> **Try it**: Copy each of the following records word for word.

┏━━

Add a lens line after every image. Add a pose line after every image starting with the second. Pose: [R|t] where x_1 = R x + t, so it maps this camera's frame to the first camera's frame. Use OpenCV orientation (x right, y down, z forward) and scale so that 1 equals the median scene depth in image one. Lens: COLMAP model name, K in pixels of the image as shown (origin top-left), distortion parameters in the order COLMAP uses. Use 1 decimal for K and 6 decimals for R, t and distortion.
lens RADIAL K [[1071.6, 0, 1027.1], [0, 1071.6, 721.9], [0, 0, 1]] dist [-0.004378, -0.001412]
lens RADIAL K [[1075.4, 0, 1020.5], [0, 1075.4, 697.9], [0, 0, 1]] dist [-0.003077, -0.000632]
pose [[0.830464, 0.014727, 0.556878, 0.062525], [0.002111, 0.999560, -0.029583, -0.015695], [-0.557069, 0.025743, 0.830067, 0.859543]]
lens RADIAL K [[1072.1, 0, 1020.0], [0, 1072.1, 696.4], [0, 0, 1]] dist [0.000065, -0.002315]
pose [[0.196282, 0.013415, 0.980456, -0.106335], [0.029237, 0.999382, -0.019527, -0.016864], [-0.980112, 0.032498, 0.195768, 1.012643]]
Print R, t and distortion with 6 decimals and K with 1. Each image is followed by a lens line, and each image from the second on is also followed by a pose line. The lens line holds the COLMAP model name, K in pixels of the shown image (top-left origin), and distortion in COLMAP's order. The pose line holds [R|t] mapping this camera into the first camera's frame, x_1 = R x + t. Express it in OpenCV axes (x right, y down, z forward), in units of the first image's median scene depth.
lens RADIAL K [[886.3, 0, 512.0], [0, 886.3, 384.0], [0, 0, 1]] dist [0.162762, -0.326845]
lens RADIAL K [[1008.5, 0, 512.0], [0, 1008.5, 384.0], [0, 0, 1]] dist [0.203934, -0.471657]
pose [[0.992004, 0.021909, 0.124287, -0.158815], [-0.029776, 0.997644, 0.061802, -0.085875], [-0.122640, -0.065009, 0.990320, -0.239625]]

┗━━

> **Expected answer**:
Add a lens line after every image. Add a pose line after every image starting with the second. Pose: [R|t] where x_1 = R x + t, so it maps this camera's frame to the first camera's frame. Use OpenCV orientation (x right, y down, z forward) and scale so that 1 equals the median scene depth in image one. Lens: COLMAP model name, K in pixels of the image as shown (origin top-left), distortion parameters in the order COLMAP uses. Use 1 decimal for K and 6 decimals for R, t and distortion.
lens RADIAL K [[1071.6, 0, 1027.1], [0, 1071.6, 721.9], [0, 0, 1]] dist [-0.004378, -0.001412]
lens RADIAL K [[1075.4, 0, 1020.5], [0, 1075.4, 697.9], [0, 0, 1]] dist [-0.003077, -0.000632]
pose [[0.830464, 0.014727, 0.556878, 0.062525], [0.002111, 0.999560, -0.029583, -0.015695], [-0.557069, 0.025743, 0.830067, 0.859543]]
lens RADIAL K [[1072.1, 0, 1020.0], [0, 1072.1, 696.4], [0, 0, 1]] dist [0.000065, -0.002315]
pose [[0.196282, 0.013415, 0.980456, -0.106335], [0.029237, 0.999382, -0.019527, -0.016864], [-0.980112, 0.032498, 0.195768, 1.012643]]
Print R, t and distortion with 6 decimals and K with 1. Each image is followed by a lens line, and each image from the second on is also followed by a pose line. The lens line holds the COLMAP model name, K in pixels of the shown image (top-left origin), and distortion in COLMAP's order. The pose line holds [R|t] mapping this camera into the first camera's frame, x_1 = R x + t. Express it in OpenCV axes (x right, y down, z forward), in units of the first image's median scene depth.
lens RADIAL K [[886.3, 0, 512.0], [0, 886.3, 384.0], [0, 0, 1]] dist [0.162762, -0.326845]
lens RADIAL K [[1008.5, 0, 512.0], [0, 1008.5, 384.0], [0, 0, 1]] dist [0.203934, -0.471657]
pose [[0.992004, 0.021909, 0.124287, -0.158815], [-0.029776, 0.997644, 0.061802, -0.085875], [-0.122640, -0.065009, 0.990320, -0.239625]]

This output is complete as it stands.